Saturday, September 10, 2005

Katrina questions

Oliver North wrote in Townhall .... Herewith a short list of questions for New Orleans Mayor Ray Nagin:

When the National Weather Service warned that Hurricane Katrina would be potentially catastrophic, what emergency preparations and announcements were made to residents of New Orleans and when and how were they made? The Comprehensive Emergency Management Plan for New Orleans states that "the person responsible for recognition of hurricane related preparation needs and for the issuance of an evacuation order is the Mayor of the City of New Orleans." Yet in a radio interview, after the storm hit you said, "I need reinforcements, I need troops, man. I need 500 buses, man. We ain't talking about -- you know, one of the briefings we had, they were talking about getting public school bus drivers to come down here and bus people out here. I'm like, 'You got to be kidding me. This is a national disaster. Get every doggone Greyhound bus line in the country and get their asses moving to New Orleans.'" How and when was your evacuation order promulgated? If you needed busses to move the population, why were hundreds of government-owned municipal transportation and public school busses left to be inundated and destroyed in parking lots around the city?
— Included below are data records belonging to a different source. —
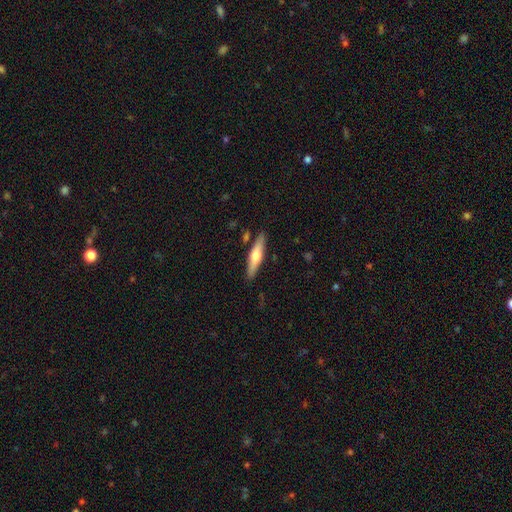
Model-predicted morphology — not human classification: Smooth or featured? featured or disk (51%)
Edge-on disk? yes (95%)
Merging? none (86%)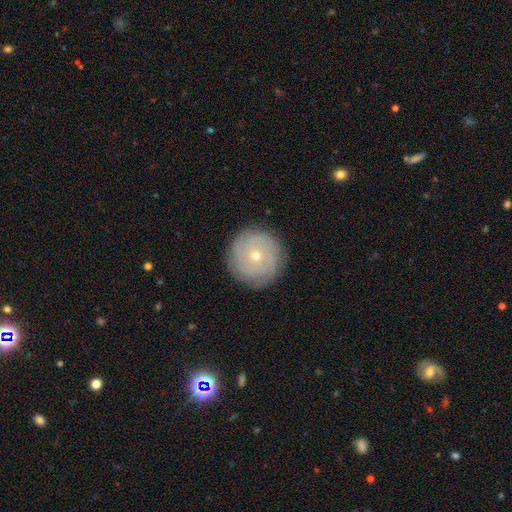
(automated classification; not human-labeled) Q: Smooth or featured?
A: featured or disk (61%); runner-up: smooth (30%)
Q: Edge-on disk?
A: no (97%); runner-up: yes (3%)
Q: Bar?
A: no (85%); runner-up: weak (12%)
Q: Spiral arms?
A: yes (79%); runner-up: no (21%)
Q: Bulge size?
A: small (66%); runner-up: moderate (31%)
Q: Merging?
A: none (87%); runner-up: minor disturbance (9%)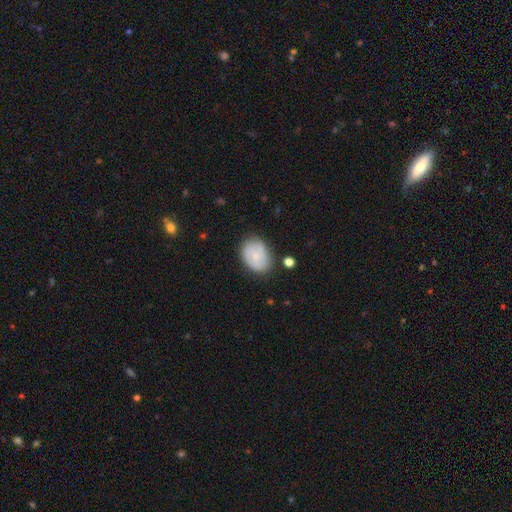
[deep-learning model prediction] This is likely a smooth galaxy (64%). How rounded: likely in between (72%). Merging: likely none (70%).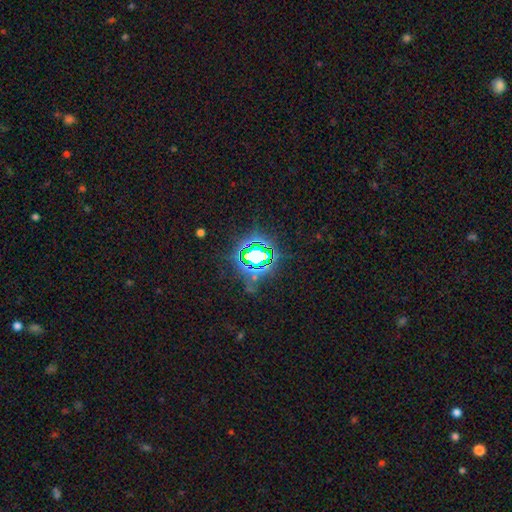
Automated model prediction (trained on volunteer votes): star or artifact 75%, smooth 14%, featured or disk 11%.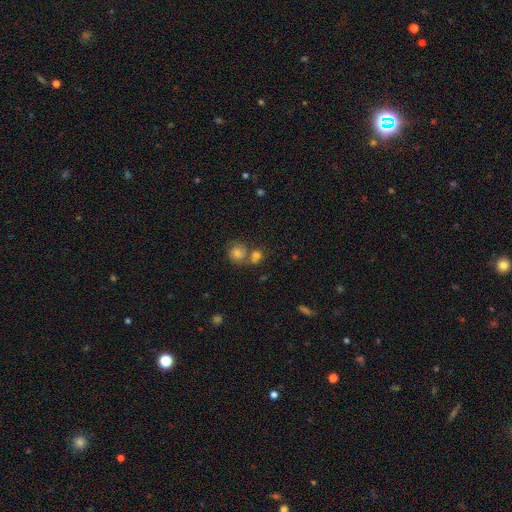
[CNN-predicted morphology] Smooth or featured? Predicted: smooth (p=0.63). How rounded? Predicted: round (p=0.80). Merging? Predicted: none (p=0.49).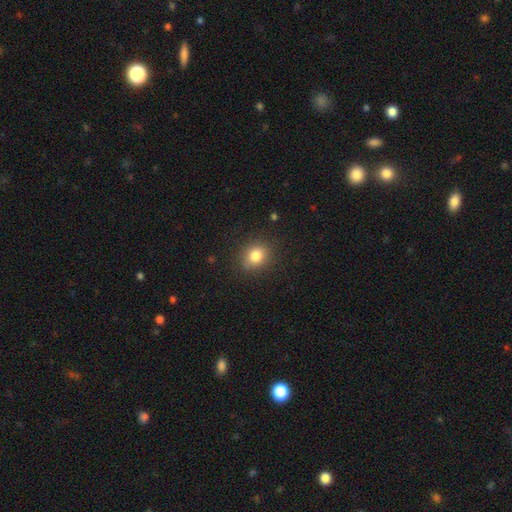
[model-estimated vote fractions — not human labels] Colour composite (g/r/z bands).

And since the need for busses for evacuation is in the New Orleans plan, and since you were briefed about it, were you listening during those briefings?
In December 1995 the New Orleans Levee Board told the local Times-Picayune newspaper that it had an "arsenal" of federal money to improve and maintain New Orleans flood control measures. Yet, a year later, the same newspaper reported that the Levee Board was near bankruptcy. Where did that money go?
Pork barrel projects? Who introduced the legislation to earmark the funds for other projects?
On Wednesday after the hurricane passed, news networks broadcast footage of criminals shooting at rescuers, looters carrying off stolen property and what appears to be police officers stealing DVDs. The facial features of many of the individuals engaged in this lawless behavior are clearly visible. How many of the perpetrators of these crimes have been apprehended?

Who ordered that the Superdome be used as an evacuation center? How many law officers were assigned to "protect and serve" the tens of thousands of refugees who gathered there?
And since the Superdome was your evacuation center, did you move the 600 buses closer, so they could be used for the evacuation, or did you have the Superdome stocked with cots like Houston did its Astrodome?
When you told an Associated Press reporter that the "CIA might take me out," what did you mean? When you subsequently said, "If the CIA slips me something and next week you don't see me, you'll all know what happened," what were you talking about? Do you feel threatened by the CIA?

The American Red Cross says that they were ordered to stay out of New Orleans and not to bring in food and water to the victims. "The state Homeland Security Department had requested -- and continues to request -- that the American Red Cross not come back into New Orleans following the hurricane. Our presence would keep people from evacuating and encourage others to come into the city," reads a statement on the organization's web site. Did you confer with Louisiana Governor Blanco over this statement? Do you agree with it?
Did you want the people to evacuate (and if so why not provide them with busses), or did you want them to stay (and if so why not let the Red Cross deliver food and water?)
The Headquarters of the Marine Corps Reserve is in New Orleans. Before President Bush dispatched U.S. military ships, aircraft, equipment and units to Louisiana, did you, or to your knowledge, Governor Blanco ever request that U.S. Marines, under federal control, be used to restore law and order in New Orleans? If not, why not?

When the vice president visited on Thursday, did you thank him for the extraordinary response by 18,000 military personnel from the 82nd Airborne Division, the 24th Marine Expeditionary Unit, Marine Heavy Helicopter Squadron 461, the USS Harry S. Truman; USS Iwo Jima, the USS Bataan and the Navy doctors, nurses and medical corpsmen aboard the hospital ship USNS Comfort? Are you aware that the U.S. Coast Guard -- the smallest of our Armed Forces -- rescued more than 23,000 people in Louisiana, Mississippi, and Alabama in the immediate aftermath of the hurricane? Have you called Rudy Giuliani for advice on how to handle a crisis? If not, why not?